Here are comments from Equality Louisiana (EQLA), a non-profit advocacy group for LGBT rights, about AB 187 as amended and passed out of the Louisiana House:
Financial compensation to the surrogate would actually constitute a “sale of a child” under Louisiana law.
In addition to establishing a flawed legal framework for gestational surrogacy only, the bill now does the following:
1) Adds some additional anti-gay language—intended parents are now not just "married persons," they are "a man and a woman married in accordance with Louisiana law." This despite the fact that same-sex couples still cannot actually use the form of surrogacy that this bill provides for because each partner cannot donate gametes—it's purely to make sure everyone knows the legislative intent is to exclude same-sex couples.
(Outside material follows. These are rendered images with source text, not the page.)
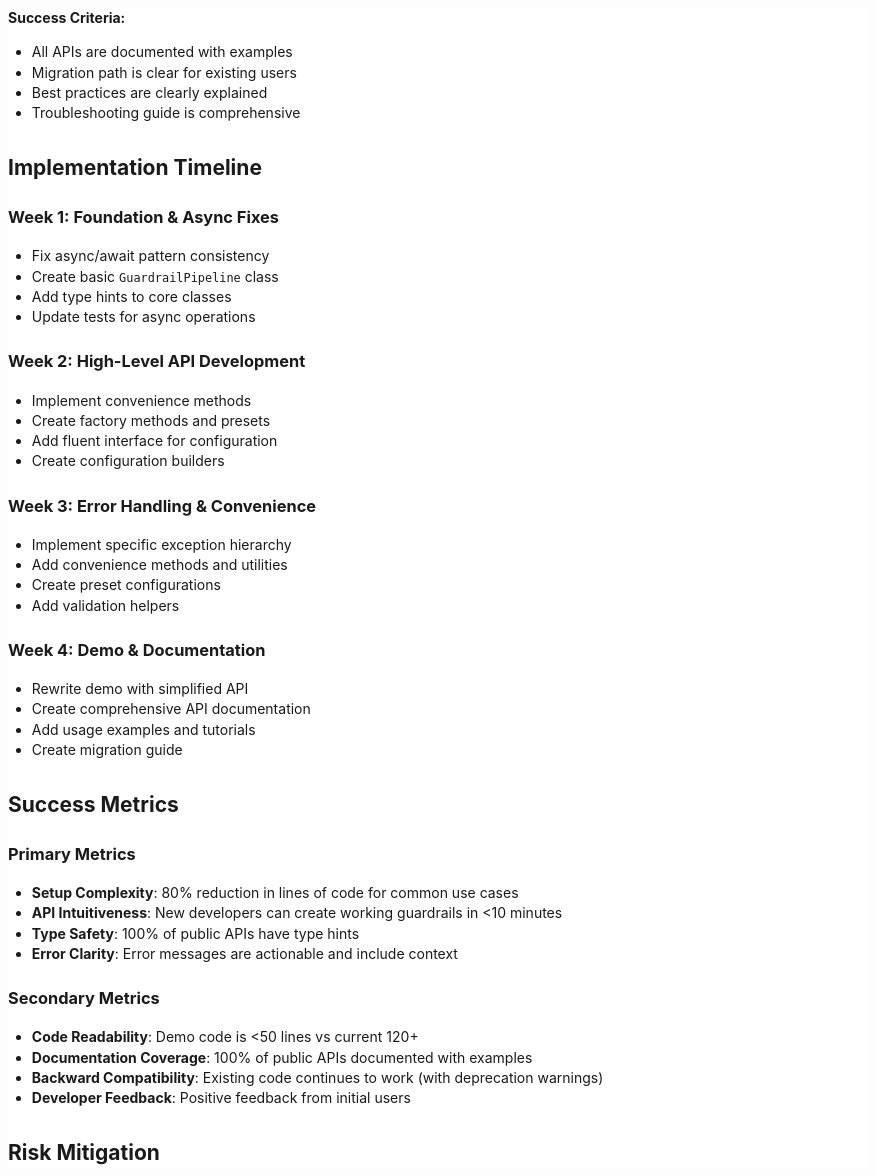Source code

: **Success Criteria:**
- All APIs are documented with examples
- Migration path is clear for existing users
- Best practices are clearly explained
- Troubleshooting guide is comprehensive

## Implementation Timeline

### Week 1: Foundation & Async Fixes
- Fix async/await pattern consistency
- Create basic `GuardrailPipeline` class
- Add type hints to core classes
- Update tests for async operations

### Week 2: High-Level API Development
- Implement convenience methods
- Create factory methods and presets
- Add fluent interface for configuration
- Create configuration builders

### Week 3: Error Handling & Convenience
- Implement specific exception hierarchy
- Add convenience methods and utilities
- Create preset configurations
- Add validation helpers

### Week 4: Demo & Documentation
- Rewrite demo with simplified API
- Create comprehensive API documentation
- Add usage examples and tutorials
- Create migration guide

## Success Metrics

### Primary Metrics
- **Setup Complexity**: 80% reduction in lines of code for common use cases
- **API Intuitiveness**: New developers can create working guardrails in <10 minutes
- **Type Safety**: 100% of public APIs have type hints
- **Error Clarity**: Error messages are actionable and include context

### Secondary Metrics
- **Code Readability**: Demo code is <50 lines vs current 120+
- **Documentation Coverage**: 100% of public APIs documented with examples
- **Backward Compatibility**: Existing code continues to work (with deprecation warnings)
- **Developer Feedback**: Positive feedback from initial users

## Risk Mitigation
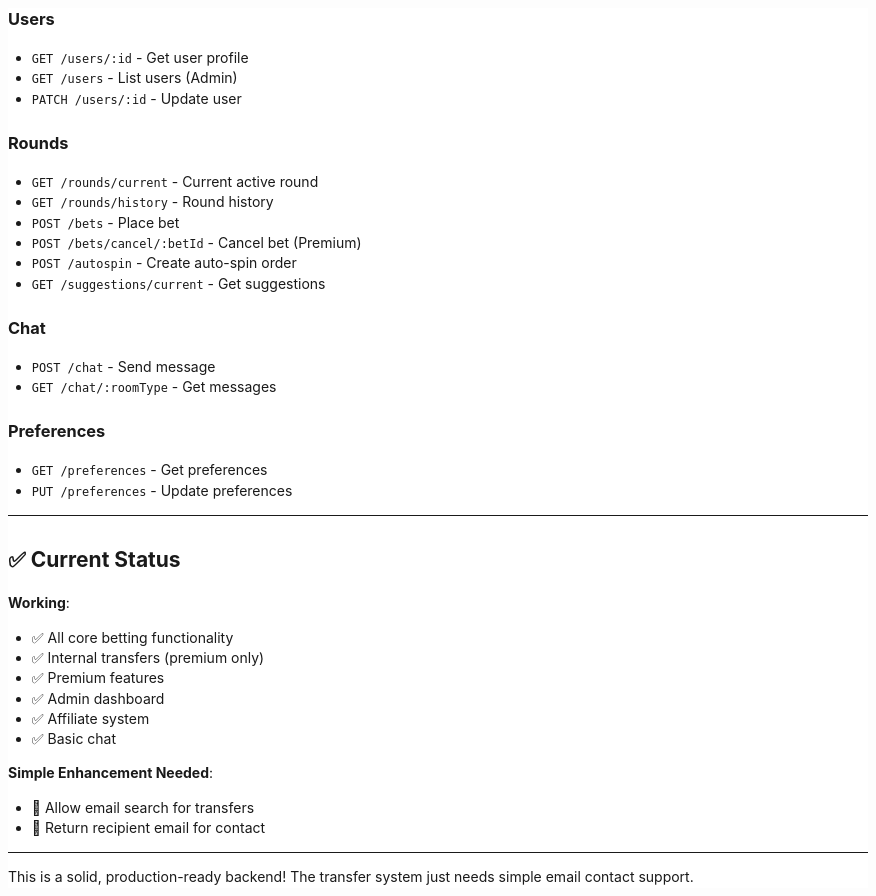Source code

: ### Users
- `GET /users/:id` - Get user profile
- `GET /users` - List users (Admin)
- `PATCH /users/:id` - Update user

### Rounds
- `GET /rounds/current` - Current active round
- `GET /rounds/history` - Round history
- `POST /bets` - Place bet
- `POST /bets/cancel/:betId` - Cancel bet (Premium)
- `POST /autospin` - Create auto-spin order
- `GET /suggestions/current` - Get suggestions

### Chat
- `POST /chat` - Send message
- `GET /chat/:roomType` - Get messages

### Preferences
- `GET /preferences` - Get preferences
- `PUT /preferences` - Update preferences

---

## ✅ Current Status

**Working**:
- ✅ All core betting functionality
- ✅ Internal transfers (premium only)
- ✅ Premium features
- ✅ Admin dashboard
- ✅ Affiliate system
- ✅ Basic chat

**Simple Enhancement Needed**:
- 🔧 Allow email search for transfers
- 🔧 Return recipient email for contact

---

This is a solid, production-ready backend! The transfer system just needs simple email contact support.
2) Criminalizes surrogacy contracts that don't meet the requirements this bill sets out—it would add to our "sale of minor children" statute criminal penalties of up to ten years in prison and a $50,000 fine for entering into, arranging, providing for, advertising for, or otherwise having anything to do with a surrogacy contract that does not meet the requirements this bill sets forth. So it doesn't just *not recognize* other kinds of surrogacy contracts, it would now punish people who tried to use them.
3) Establishes a data collection program to record medical information about surrogates and intended parents, information about doctors involved with procedures related to surrogacy and what procedures they perform, and directs the Department of Health and Hospitals to create penalties for failing to report such data.
HB 187 would allow surrogates to be compensated for medical, legal and travel expenses and for lost wages in the event the surrogate was put on bed rest during the pregnancy—but any other financial compensation to the surrogate would actually constitute a “sale of a child” under Louisiana law.
Developments such as these in Louisiana, sadly, remind us that unrestricted reproductive freedom, whether for LGBT people or for those who are unmarried, single or infertile, is not yet won.